**What you will do**: A verbatim copy of the lines from the one with "Figure 8. Whole" through the final line below is required; print it and nothing else.

**Extracted records**:
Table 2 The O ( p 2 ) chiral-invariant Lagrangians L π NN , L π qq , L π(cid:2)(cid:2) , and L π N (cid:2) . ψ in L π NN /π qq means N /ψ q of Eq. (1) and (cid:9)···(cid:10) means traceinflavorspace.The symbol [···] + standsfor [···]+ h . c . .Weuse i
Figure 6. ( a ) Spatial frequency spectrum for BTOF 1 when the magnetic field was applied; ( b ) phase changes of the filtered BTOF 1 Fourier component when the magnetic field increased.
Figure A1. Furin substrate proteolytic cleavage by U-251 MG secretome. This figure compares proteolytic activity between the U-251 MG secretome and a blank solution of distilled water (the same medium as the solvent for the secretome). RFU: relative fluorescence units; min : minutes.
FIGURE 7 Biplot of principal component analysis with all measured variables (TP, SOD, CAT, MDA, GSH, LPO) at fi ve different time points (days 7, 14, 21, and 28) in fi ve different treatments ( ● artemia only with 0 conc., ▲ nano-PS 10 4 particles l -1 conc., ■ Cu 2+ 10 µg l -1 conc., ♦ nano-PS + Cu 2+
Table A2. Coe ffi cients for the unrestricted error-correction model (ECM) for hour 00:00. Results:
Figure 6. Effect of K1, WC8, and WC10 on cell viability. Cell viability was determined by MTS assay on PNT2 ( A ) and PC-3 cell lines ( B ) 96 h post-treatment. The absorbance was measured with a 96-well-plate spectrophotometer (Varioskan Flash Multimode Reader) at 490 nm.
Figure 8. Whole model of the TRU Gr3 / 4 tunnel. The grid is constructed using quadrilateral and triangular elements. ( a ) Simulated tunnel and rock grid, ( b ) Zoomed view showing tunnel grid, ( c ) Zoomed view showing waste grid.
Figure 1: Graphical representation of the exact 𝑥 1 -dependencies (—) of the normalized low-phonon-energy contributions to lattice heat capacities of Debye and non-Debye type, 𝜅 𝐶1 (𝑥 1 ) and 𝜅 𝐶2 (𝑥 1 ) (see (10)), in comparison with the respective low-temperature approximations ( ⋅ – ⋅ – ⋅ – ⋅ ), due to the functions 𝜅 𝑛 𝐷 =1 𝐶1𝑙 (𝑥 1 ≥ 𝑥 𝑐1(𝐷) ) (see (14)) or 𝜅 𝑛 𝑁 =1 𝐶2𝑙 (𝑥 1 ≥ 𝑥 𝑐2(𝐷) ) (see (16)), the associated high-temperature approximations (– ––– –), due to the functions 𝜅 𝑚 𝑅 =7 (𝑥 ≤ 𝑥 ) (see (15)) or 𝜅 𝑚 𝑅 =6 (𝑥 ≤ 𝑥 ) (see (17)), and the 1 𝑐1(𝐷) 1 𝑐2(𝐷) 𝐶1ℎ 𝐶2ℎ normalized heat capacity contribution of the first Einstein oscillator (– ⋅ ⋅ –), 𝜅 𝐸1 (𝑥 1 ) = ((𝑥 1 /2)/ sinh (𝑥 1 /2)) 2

**Exercise output**:
Figure 8. Whole model of the TRU Gr3 / 4 tunnel. The grid is constructed using quadrilateral and triangular elements. ( a ) Simulated tunnel and rock grid, ( b ) Zoomed view showing tunnel grid, ( c ) Zoomed view showing waste grid.
Figure 1: Graphical representation of the exact 𝑥 1 -dependencies (—) of the normalized low-phonon-energy contributions to lattice heat capacities of Debye and non-Debye type, 𝜅 𝐶1 (𝑥 1 ) and 𝜅 𝐶2 (𝑥 1 ) (see (10)), in comparison with the respective low-temperature approximations ( ⋅ – ⋅ – ⋅ – ⋅ ), due to the functions 𝜅 𝑛 𝐷 =1 𝐶1𝑙 (𝑥 1 ≥ 𝑥 𝑐1(𝐷) ) (see (14)) or 𝜅 𝑛 𝑁 =1 𝐶2𝑙 (𝑥 1 ≥ 𝑥 𝑐2(𝐷) ) (see (16)), the associated high-temperature approximations (– ––– –), due to the functions 𝜅 𝑚 𝑅 =7 (𝑥 ≤ 𝑥 ) (see (15)) or 𝜅 𝑚 𝑅 =6 (𝑥 ≤ 𝑥 ) (see (17)), and the 1 𝑐1(𝐷) 1 𝑐2(𝐷) 𝐶1ℎ 𝐶2ℎ normalized heat capacity contribution of the first Einstein oscillator (– ⋅ ⋅ –), 𝜅 𝐸1 (𝑥 1 ) = ((𝑥 1 /2)/ sinh (𝑥 1 /2)) 2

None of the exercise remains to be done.